Bazı insanlar sunum yaparken veya kalabalık karşısında konuşurken istemsiz fiziksel reaksiyonlar gösteriyor. Karşımızdaki insanlar rahatsız olduğumuzu gördüğünde ne yapmalıyız?
En kötü durumda, insanların gün sonunda sizin fikirlerinizle daha çok ilgileneceğini düşünün ve rahatlamaya çalışın. Bazen kusursuz bir sunucu olmanız gerekebilir ancak çoğunlukla insanlar söyleyecek bir şeyiniz olup olmadığına ve söylediklerinize inanıp inanmadığınıza bakar. Eğer kızarmak, terlemek ve başka istenmeyen reaksiyonlar konusunda kendinize engel olamıyorsanız, söylediğiniz şeylere ve konuşmanızın ana mesajına odaklanın. İstenmeyen reaksiyonlara engel olmanın yolu ise pratik yapmaktan ve nefes egzersizleriyle kendinizi rahatlatmaktan geçiyor.

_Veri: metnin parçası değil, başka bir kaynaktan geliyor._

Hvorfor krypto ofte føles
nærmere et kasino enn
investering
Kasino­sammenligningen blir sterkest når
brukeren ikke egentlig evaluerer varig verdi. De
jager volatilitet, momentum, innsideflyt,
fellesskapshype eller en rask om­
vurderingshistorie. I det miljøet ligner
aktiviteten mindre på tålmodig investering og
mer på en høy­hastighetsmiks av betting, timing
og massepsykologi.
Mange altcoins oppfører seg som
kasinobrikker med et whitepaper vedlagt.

İlgili yazı: İçe kapanıklar için hayat kurtarıcı 17 buluşma önerisi
Yöneticiler, içine kapanık çalışanlarından daha fazla yararlanmak için toplantılarda ne gibi değişiklikler yapabilir?
The Quiet Leadership Institute‘de bu konu üzerine birçok çalışma yapıyoruz. Bu konuda birlikte çalıştığımız şirketlere, ilk başlarda daha az toplantı yapmalarını öneriyoruz. Bir yönetici olarak, tüm çalışanların katıldığı toplantılarda içine kapanık çalışanlarınızın aklından geçenlerin tümüne ulaşamayacağınızı bilmeniz gerekiyor. Konulara daha farklı yaklaşarak onların fikirlerini öğrenebilirsiniz. Ayrıca, toplantıda konuşulacak konuları önceden bilmek de katılımcıların toplantıya önceden hazırlanmasını ve kendilerini daha rahat hissetmelerini sağlayabilir. Toplantılarda kimlerin daha çok, kimlerin daha az konuştuğunun farkına varmalısınız. En suskun insanlara, onlara kucak açtığınızı hissettirmelisiniz. Bazen dinamikleri değiştirip, onları toplantıya bizzat arayarak çağırmak bile işe yarayabilir.